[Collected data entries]

——————————

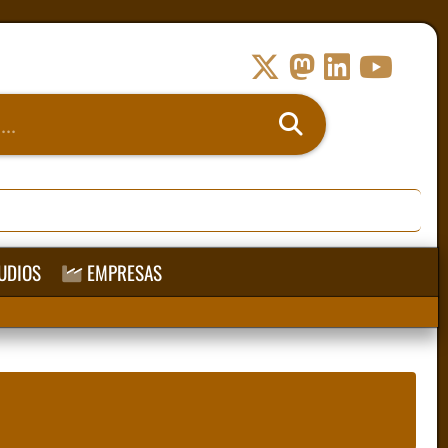
UDIOS
EMPRESAS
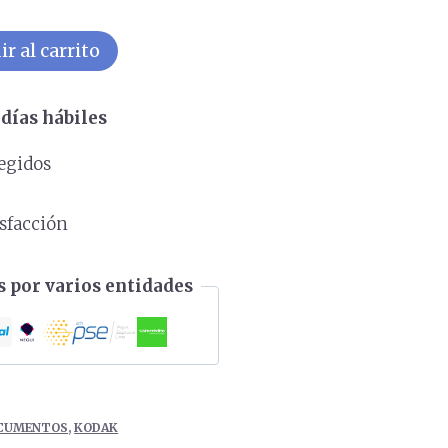
r al carrito
días hábiles
egidos
s
isfacción
 por varios entidades
OCUMENTOS
,
KODAK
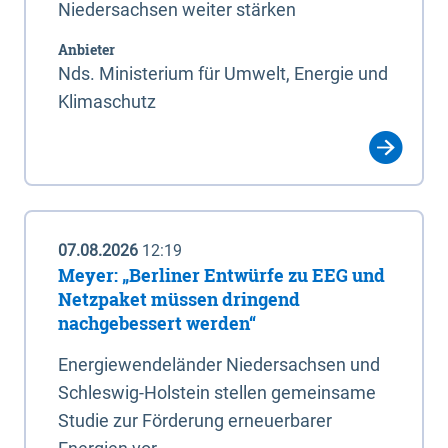
Niedersachsen weiter stärken
Anbieter
Nds. Ministerium für Umwelt, Energie und
Klimaschutz
07.08.2026
12:19
Meyer: „Berliner Entwürfe zu EEG und
Netzpaket müssen dringend
nachgebessert werden“
Energiewendeländer Niedersachsen und
Schleswig-Holstein stellen gemeinsame
Studie zur Förderung erneuerbarer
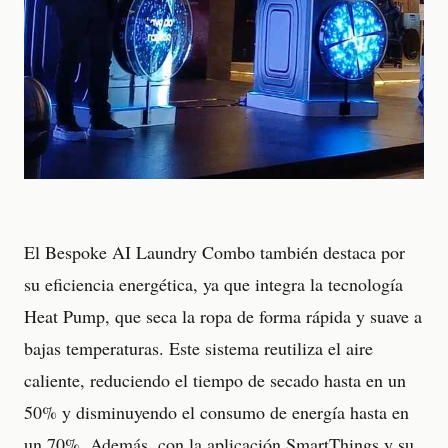
El Bespoke AI Laundry Combo también destaca por
su eficiencia energética, ya que integra la tecnología
Heat Pump, que seca la ropa de forma rápida y suave a
bajas temperaturas. Este sistema reutiliza el aire
caliente, reduciendo el tiempo de secado hasta en un
50% y disminuyendo el consumo de energía hasta en
un 70%. Además, con la aplicación SmartThings y su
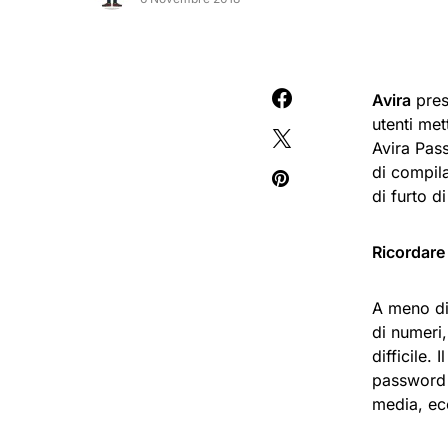
Avira
pres
utenti met
Avira Pas
di compila
di furto d
Ricordare
A meno di
di numeri,
difficile.
password c
media, ec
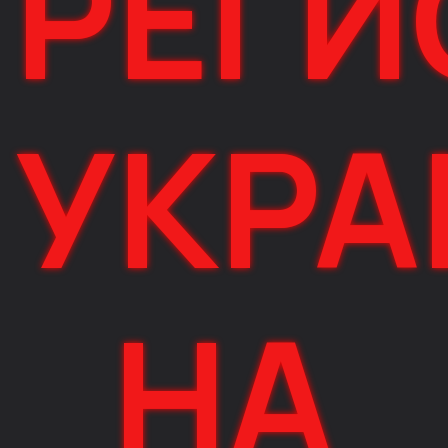
РЕГИ
УКР
НА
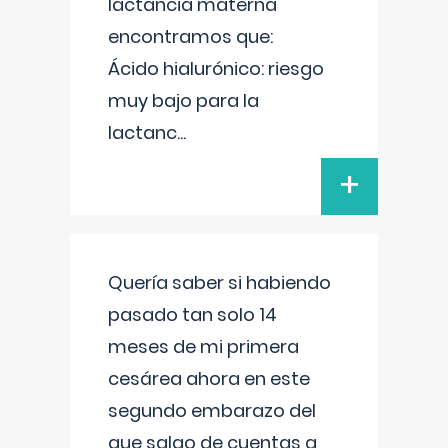
lactancia materna
encontramos que:
Ácido hialurónico: riesgo
muy bajo para la
lactanc
...
+
Quería saber si habiendo
pasado tan solo 14
meses de mi primera
cesárea ahora en este
segundo embarazo del
que salgo de cuentas a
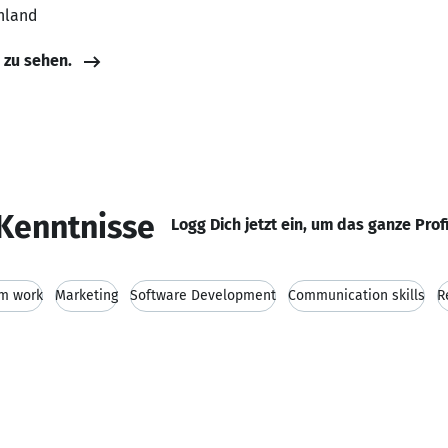
hland
e zu sehen.
Kenntnisse
Logg Dich jetzt ein, um das ganze Prof
m work
Marketing
Software Development
Communication skills
R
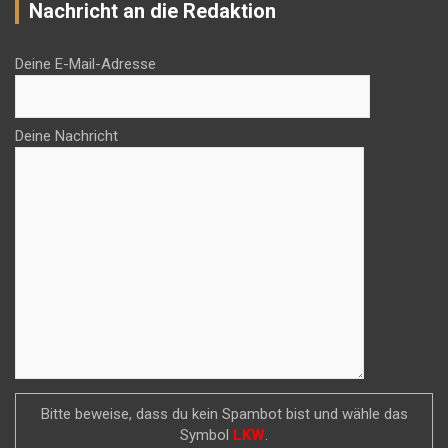
Nachricht an die Redaktion
Deine E-Mail-Adresse
Deine Nachricht
Bitte beweise, dass du kein Spambot bist und wähle das
Symbol
LKW
.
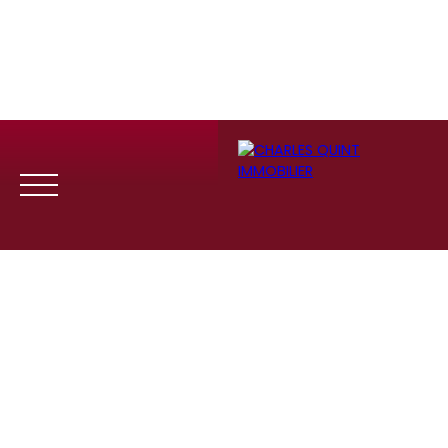
Menu
Se
Estim
Recrute
connect
ation
ment
er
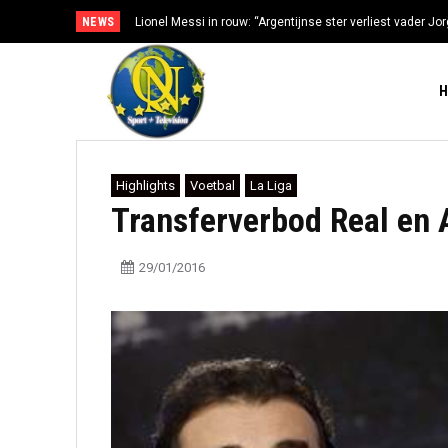
NEWS
Lionel Messi in rouw: “Argentijnse ster verliest vader Jorg
gezondheidsproblemen”
Highlights
Voetbal
La Liga
Transferverbod Real en 
29/01/2016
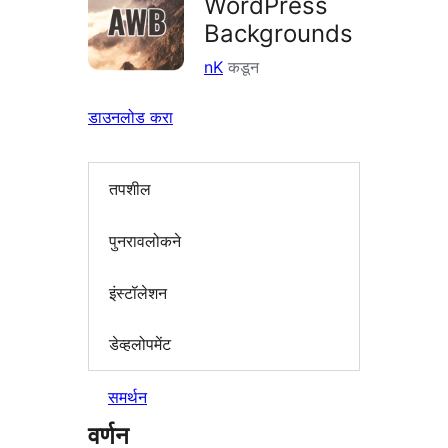
WordPress
Backgrounds
nK
कडून
डाउनलोड करा
तपशील
पुनरावलोकने
इंस्टॉलेशन
डेव्हलोपमेंट
समर्थन
वर्णन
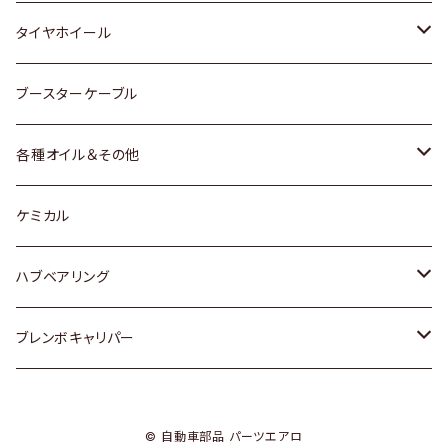
マツダ
スバル
三菱
ダイハツ
ダイハツ
日産
日産
タイヤホイール
レクサス
スバル
マツダ
スバル
ダイハツ
ダイハツ
トヨタ
ブースターケーブル
三菱
マツダ
マツダ
ホンダ
各種オイル＆その他
スバル
スバル
スズキ
ディーデル洗浄添加剤
ケミカル
日産
ハブベアリング
ダイハツ
トヨタ
ブレンボキャリパー
ホンダ
ホンダ
© 自動車部品 パーツエアロ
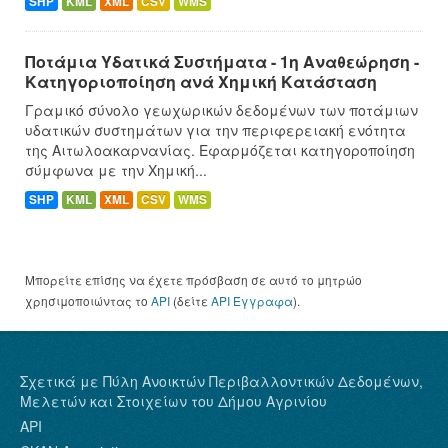
SHP
KML
XML
CSV
WMS
Ποτάμια Υδατικά Συστήματα - 1η Αναθεώρηση -
Κατηγοριοποίηση ανά Χημική Κατάσταση
Γραμικό σύνολο γεωχωρικών δεδομένων των ποτάμιων
υδατικών συστημάτων για την περιφερειακή ενότητα
της Αιτωλοακαρνανίας. Εφαρμόζεται κατηγοροποίηση
σύμφωνα με την Χημική...
SHP
KML
XML
CSV
WMS
Μπορείτε επίσης να έχετε πρόσβαση σε αυτό το μητρώο
χρησιμοποιώντας το
API
(δείτε
API Έγγραφα
).
Σχετικά με Πύλη Ανοικτών Περιβαλλοντικών Δεδομένων,
Μελετών και Στοιχείων του Δήμου Αγρινίου
API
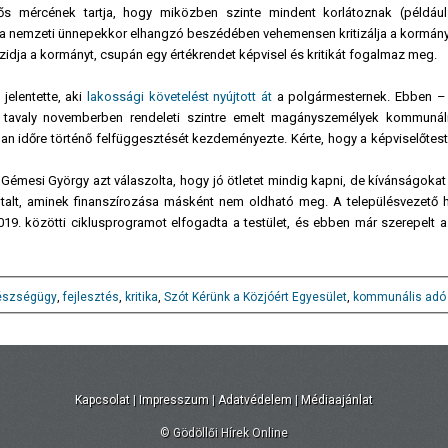
tős mércének tartja, hogy miközben szinte mindent korlátoznak (például:
er a nemzeti ünnepekkor elhangzó beszédében vehemensen kritizálja a kormány
idja a kormányt, csupán egy értékrendet képvisel és kritikát fogalmaz meg.
jelentette, aki
lakossági követelést nyújtott át
a polgármesternek. Ebben –
 tavaly novemberben rendeleti szintre emelt magányszemélyek kommunál
n időre történő felfüggesztését kezdeményezte. Kérte, hogy a képviselőtestü
émesi György azt válaszolta, hogy jó ötletet mindig kapni, de kívánságokat 
e utalt, aminek finanszírozása másként nem oldható meg. A településvezető h
019. közötti ciklusprogramot elfogadta a testület, és ebben már szerepelt a
észségügy
,
fejlesztés
,
kritika
,
Szót Kérünk a Közjóért Egyesület
,
kommunális adó
Kapcsolat
|
Impresszum
|
Adatvédelem
|
Médiaajánlat
© Gödöllői Hírek Online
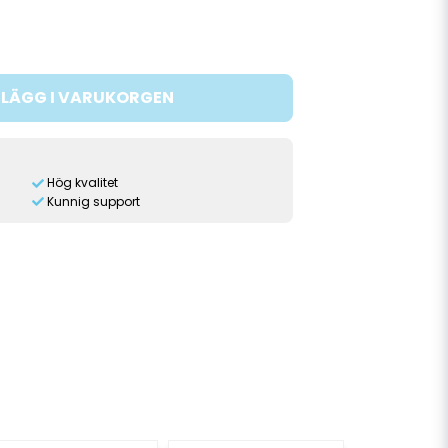
LÄGG I VARUKORGEN
Hög kvalitet
Kunnig support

——————————

- Task to complete
Make a verbatim copy of all the entries and strip out the pictures.

- Written response
UDIOS
EMPRESAS
r al carrito
días hábiles
egidos
s
isfacción
 por varios entidades
OCUMENTOS
,
KODAK
Niedersachsen weiter stärken
Anbieter
Nds. Ministerium für Umwelt, Energie und
Klimaschutz
07.08.2026
12:19
Meyer: „Berliner Entwürfe zu EEG und
Netzpaket müssen dringend
nachgebessert werden“
Energiewendeländer Niedersachsen und
Schleswig-Holstein stellen gemeinsame
Studie zur Förderung erneuerbarer
El Bespoke AI Laundry Combo también destaca por
su eficiencia energética, ya que integra la tecnología
Heat Pump, que seca la ropa de forma rápida y suave a
bajas temperaturas. Este sistema reutiliza el aire
caliente, reduciendo el tiempo de secado hasta en un
50% y disminuyendo el consumo de energía hasta en
un 70%. Además, con la aplicación SmartThings y su
Avira
pres
utenti met
Avira Pas
di compila
di furto d
Ricordare
A meno di
di numeri,
difficile.
password c
media, ec
РЕГИ
УКР
НА
lactancia materna
encontramos que:
Ácido hialurónico: riesgo
muy bajo para la
lactanc
...
+
Quería saber si habiendo
pasado tan solo 14
meses de mi primera
cesárea ahora en este
segundo embarazo del
que salgo de cuentas a
hland
e zu sehen.
Kenntnisse
Logg Dich jetzt ein, um das ganze Prof
m work
Marketing
Software Development
Communication skills
R
Nachricht an die Redaktion
Deine E-Mail-Adresse
Deine Nachricht
Bitte beweise, dass du kein Spambot bist und wähle das
Symbol
LKW
.
Menu
Se
Estim
Recrute
connect
ation
ment
er
NEWS
Lionel Messi in rouw: “Argentijnse ster verliest vader Jorg
gezondheidsproblemen”
Highlights
Voetbal
La Liga
Transferverbod Real en 
29/01/2016
WordPress
Backgrounds
nK
कडून
डाउनलोड करा
तपशील
पुनरावलोकने
इंस्टॉलेशन
डेव्हलोपमेंट
समर्थन
वर्णन
マツダ
スバル
三菱
ダイハツ
ダイハツ
日産
日産
タイヤホイール
レクサス
スバル
マツダ
スバル
ダイハツ
ダイハツ
トヨタ
ブースターケーブル
三菱
マツダ
マツダ
ホンダ
各種オイル＆その他
スバル
スバル
スズキ
ディーデル洗浄添加剤
ケミカル
日産
ハブベアリング
ダイハツ
トヨタ
ブレンボキャリパー
ホンダ
ホンダ
© 自動車部品 パーツエアロ
SHP
KML
XML
CSV
WMS
Ποτάμια Υδατικά Συστήματα - 1η Αναθεώρηση -
Κατηγοριοποίηση ανά Χημική Κατάσταση
Γραμικό σύνολο γεωχωρικών δεδομένων των ποτάμιων
υδατικών συστημάτων για την περιφερειακή ενότητα
της Αιτωλοακαρνανίας. Εφαρμόζεται κατηγοροποίηση
σύμφωνα με την Χημική...
SHP
KML
XML
CSV
WMS
Μπορείτε επίσης να έχετε πρόσβαση σε αυτό το μητρώο
χρησιμοποιώντας το
API
(δείτε
API Έγγραφα
).
Σχετικά με Πύλη Ανοικτών Περιβαλλοντικών Δεδομένων,
Μελετών και Στοιχείων του Δήμου Αγρινίου
API
tős mércének tartja, hogy miközben szinte mindent korlátoznak (például:
er a nemzeti ünnepekkor elhangzó beszédében vehemensen kritizálja a kormány
idja a kormányt, csupán egy értékrendet képvisel és kritikát fogalmaz meg.
jelentette, aki
lakossági követelést nyújtott át
a polgármesternek. Ebben –
 tavaly novemberben rendeleti szintre emelt magányszemélyek kommunál
n időre történő felfüggesztését kezdeményezte. Kérte, hogy a képviselőtestü
émesi György azt válaszolta, hogy jó ötletet mindig kapni, de kívánságokat 
e utalt, aminek finanszírozása másként nem oldható meg. A településvezető h
019. közötti ciklusprogramot elfogadta a testület, és ebben már szerepelt a
észségügy
,
fejlesztés
,
kritika
,
Szót Kérünk a Közjóért Egyesület
,
kommunális adó
Kapcsolat
|
Impresszum
|
Adatvédelem
|
Médiaajánlat
© Gödöllői Hírek Online
LÄGG I VARUKORGEN
Hög kvalitet
Kunnig support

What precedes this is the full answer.